My first job out of college was doing the thing I loved – writing for a newspaper. I saw nothing but adventure and success ahead, while my father despaired that his daughter could get a degree, yet choose to take a job paying only $140 per week.

I did what I loved with drive and passion. More money and bigger jobs eventually followed. But the truth is, I don’t feel much richer than those early days when the rent on my studio apartment was $210 per month and the only real responsibility I had was to hit my deadlines.

We get older. Life gets more complicated. Then come kids.
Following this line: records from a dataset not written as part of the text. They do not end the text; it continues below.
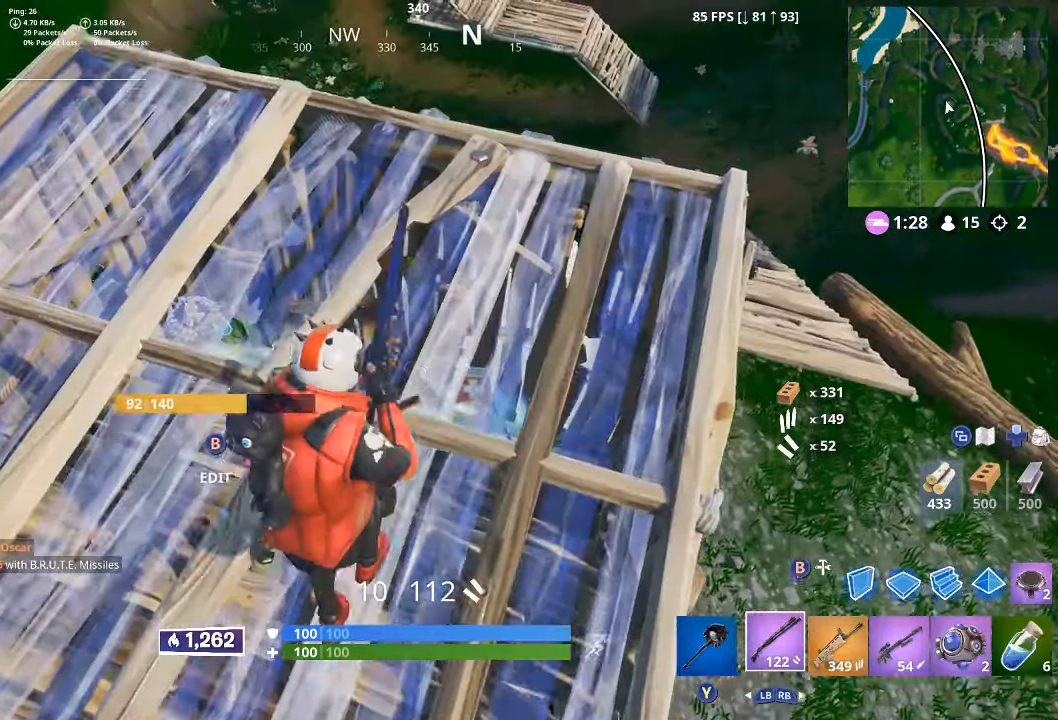
{"buttons": [], "left_stick": "up-right", "right_stick": "center", "button_events": []}
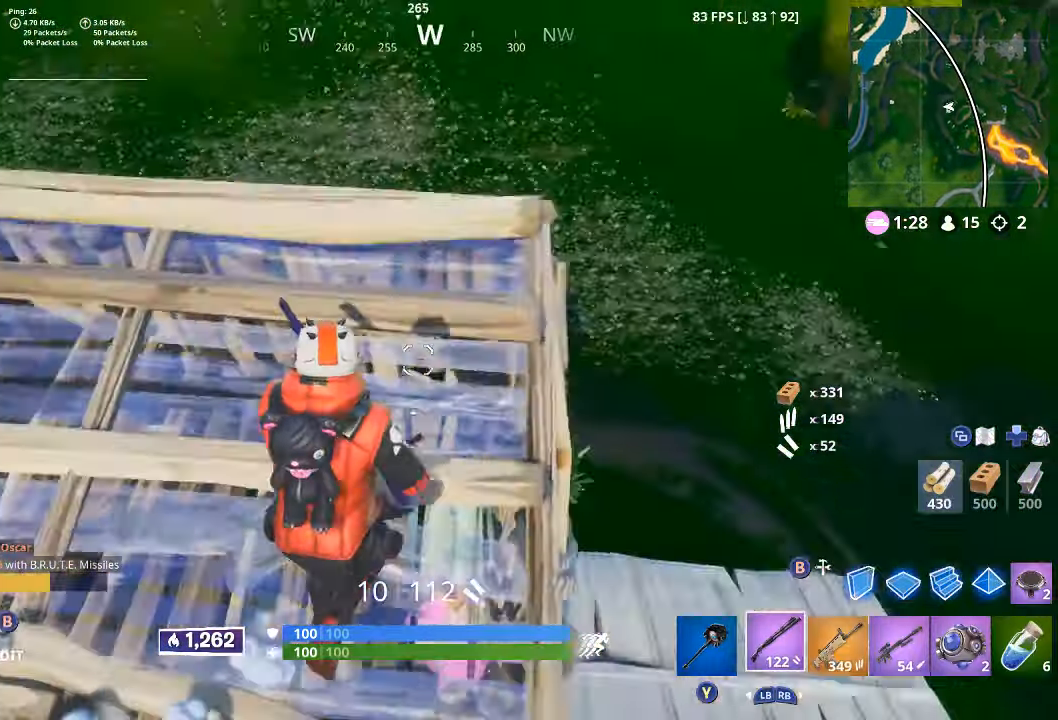
{"buttons": [], "left_stick": "up-left", "right_stick": "left", "button_events": []}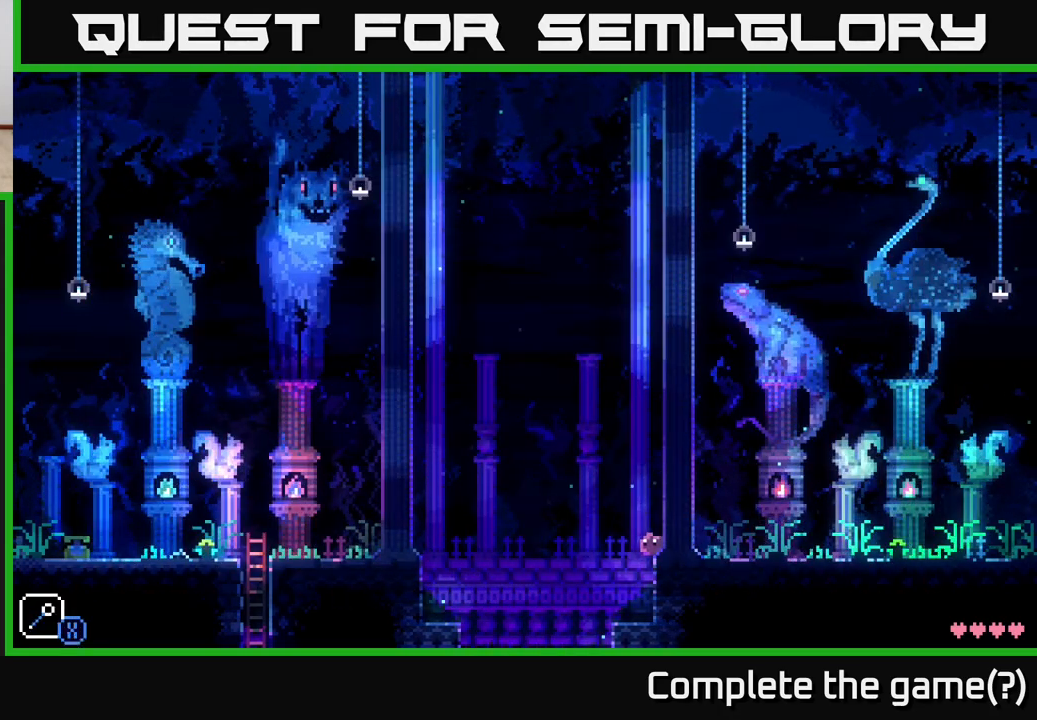
Gameplay with a controller (Xbox layout); each line is a JSON object with the inputs held at the frame after it. "events" lists button and stick changes between this image and that frame as [ms after this image, input, new state], when the widget could be followed in between.
{"buttons": [], "left_stick": "center", "right_stick": "center", "events": [[83, "A", "down"], [133, "X", "down"], [350, "left_stick", "center"], [383, "A", "up"], [383, "X", "up"]]}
It’s a cliché that having a baby changes everything. My responsible -- although somewhat cavalier -- attitude toward money shifted dramatically when my daughter was born. I’d always had a comfortable relationship with credit – from mortgages to credit cards to personal loans. I took it all on, paid it back on time and never worried that I might get caught short one day. And I was really lucky, because I didn’t.

The first thing I did when I got pregnant was stop using a credit card to subsidize my lifestyle. The Second thing was get life insurance policies for my husband and me.

My focus changed from here and now indulgences (dinners out, travel, hardcover books) to future demands (diapers, braces, college). Then all the ‘what ifs’ – What if I lose my job? What if I have to pay for health insurance? What if I die?

I finally came to understand and appreciate what I’d privately mocked as my father’s extreme aversion to risk. Heck, he’d had me at age 21 and my sister a few years later. We never wanted for anything. I’d lived a full lifetime before my daughter came along.

Despite our different approaches to life, my father instilled in me a respect for hard work and self-reliance and knowing the bottom line. To me, money always meant freedom and adventure. To him, it meant security. Over time, I’ll use this space to explore the ways family values influence financial behavior, and I encourage you to share your stories, too.